Outro fenômeno que se alastra é o da facilidade com que um número expressivo de pessoas se coloca à margem da lei não pagando pela água e luz que consome e pelo espaço urbano que ocupa. Há uma revolução urgente a ser feita: o País precisa passar a limpo suas leis fundamentais mantendo em vigor apenas as que possam ser universalizadas, isto é, as que possam ser cumpridas sem ir contra os fatos, sem, por exemplo, inviabilizar a atividade produtiva. A sociedade pouco se desenvolverá enquanto tolerar a convivência entre uma metade legal e outra marginal. O grande desafio é reduzir drasticamente o abismo entre o brasileiro oficial e o clandestino. É imperioso atacar as causas responsáveis pela cisão da cidadania. Até porque é inaceitável que numa ponta se tenha o emprego formal - com carteira assinada e todos os direitos assegurados - e na outra o salário sem vínculo empregatício, sem qualquer rede de proteção; que numa extremidade os bandidos armados até os dentes tenham licença para matar e na outra cidadãos de bem proibidos até de portar arma.

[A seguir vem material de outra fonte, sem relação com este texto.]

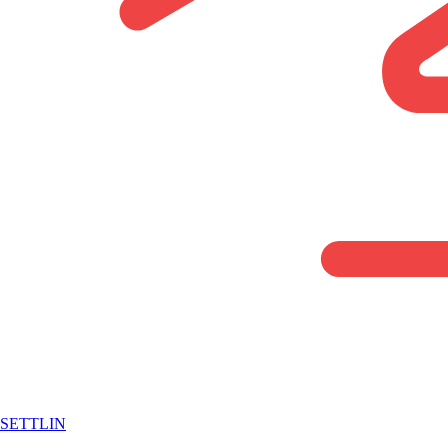
SETTLIN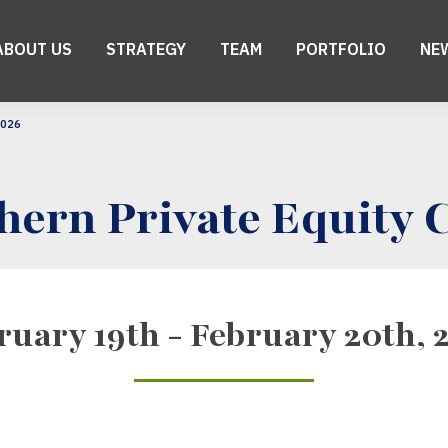
ABOUT US
STRATEGY
TEAM
PORTFOLIO
NE
2026
hern Private Equity 
ruary 19th - February 20th, 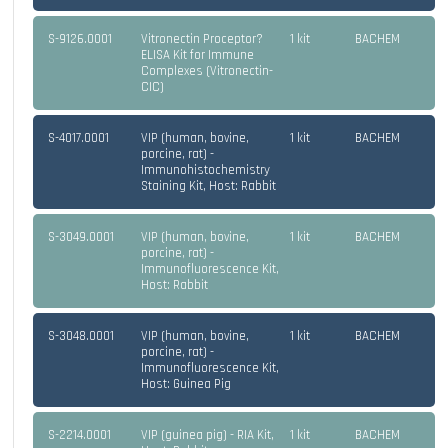
S-9126.0001
Vitronectin Proceptor?
1 kit
BACHEM
ELISA Kit for Immune
Complexes (Vitronectin-
CIC)
S-4017.0001
VIP (human, bovine,
1 kit
BACHEM
porcine, rat) -
Immunohistochemistry
Staining Kit, Host: Rabbit
S-3049.0001
VIP (human, bovine,
1 kit
BACHEM
porcine, rat) -
Immunofluorescence Kit,
Host: Rabbit
S-3048.0001
VIP (human, bovine,
1 kit
BACHEM
porcine, rat) -
Immunofluorescence Kit,
Host: Guinea Pig
S-2214.0001
VIP (guinea pig) - RIA Kit,
1 kit
BACHEM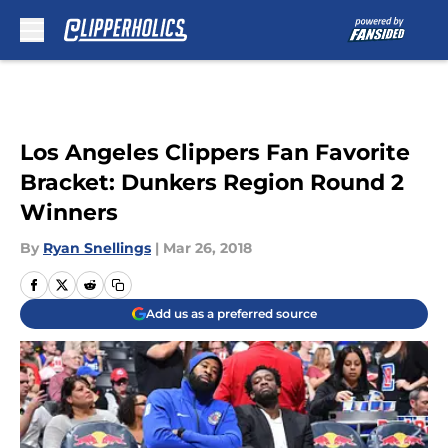
Skip to main content
Los Angeles Clippers Fan Favorite
Bracket: Dunkers Region Round 2
Winners
By
Ryan Snellings
|
Mar 26, 2018
Add us as a preferred source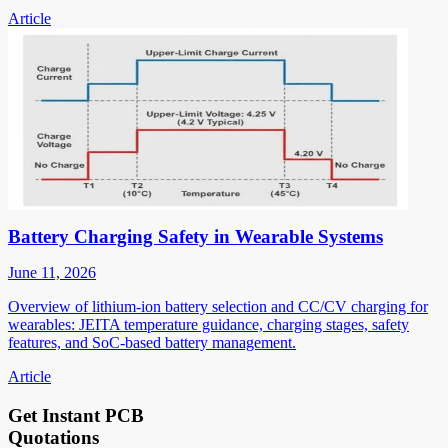
Article
Battery Charging Safety in Wearable Systems
June 11, 2026
Overview of lithium-ion battery selection and CC/CV charging for
wearables: JEITA temperature guidance, charging stages, safety
features, and SoC-based battery management.
Article
Get Instant PCB
Quotations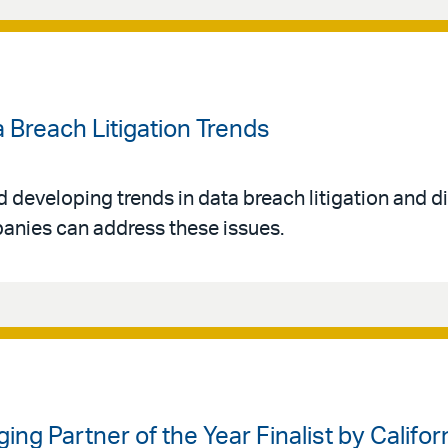
a Breach Litigation Trends
d developing trends in data breach litigation and d
anies can address these issues.
g Partner of the Year Finalist by Califor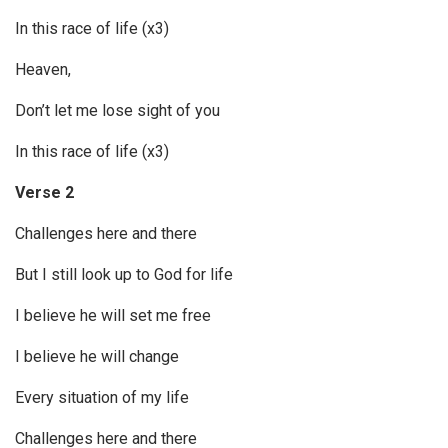
In this race of life (x3)
Heaven,
Don’t let me lose sight of you
In this race of life (x3)
Verse 2
Challenges here and there
But I still look up to God for life
I believe he will set me free
I believe he will change
Every situation of my life
Challenges here and there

É grave distorção uns serem cobrados por tudo enquanto outros tudo podem porque nada têm ou porque são vítimas do “sistema”.

No final do mês passado O Estado de São Paulo veiculou informação estarrecedora: quase metade da frota de veículos da cidade de São Paulo roda à margem da lei, sem o licenciamento expedido pelo Detran. Este dado é revelador porque indica que estamos marchando para a anomia. A que atribuí-lo? Será que o elevado valor do IPVA e as multas devidas explicam a opção pela ilegalidade? Pode ser que os proprietários de veículos tenham chegado à conclusão de que vale a pena correr o risco de ter o carro apreendido em virtude de a fiscalização ser esporádica e ser grande a chance de uma pequena propina “resolver o problema”. É alarmante que mais de dois milhões e meio de veículos estejam fora da lei em São Paulo e que no Rio de Janeiro 60% da frota estejam em situação irregular. Como pode uma sociedade se respeitar, ter uma visão positiva de si mesma, infringindo tanto e de forma contumaz as leis que a regem?

O Estado, em sua secular ineficiência, mostra-se omisso nas funções precípuas de fiscalizar, impor a lei e proteger o cidadão. Está na hora de se trocar o discurso populista da “justiça social” em nome do primado básico de fazer valer a Lei (para todos). Sem a ampla vigência do princípio da isonomia, a sociedade se condena à derrocada moral. O desafio é determinar o percentual de marginalidade que resulta da falta de capacidade de pagar e honrar a lei. E o percentual que é produto da desorganização social, da crise de autoridade e de ilicitudes programadas e assumidas. Se há muita informalidade na economia é porque a legislação asfixia as atividades empreendedoras. Se ficar à margem do Brasil legal é imperativo de sobrevivência isso significa que a legislação não é realista. Quando muitos desrespeitam a lei por opção e a sociedade pouco ou nada faz para coibi-los, é forte a tendência à anomia. Falta bom senso quando se impingem leis que não têm como ser universalmente cumpridas e falta autoridade quando se faz vista grossa para o avanço avassalador da ilegalidade. Direitos autênticos são os que podem ser universalizados. Quando alguns direitos só são usufruídos por alguns é porque são artificiais ou então foram arrancados a fórceps por corporações com forte poder de pressão. O Brasil cindido não tem como superar a estagnação em que se encontra. A ampla condescendência com a ilegalidade é sinal de que se aceita passiva e cinicamente duas modalidades de cidadão.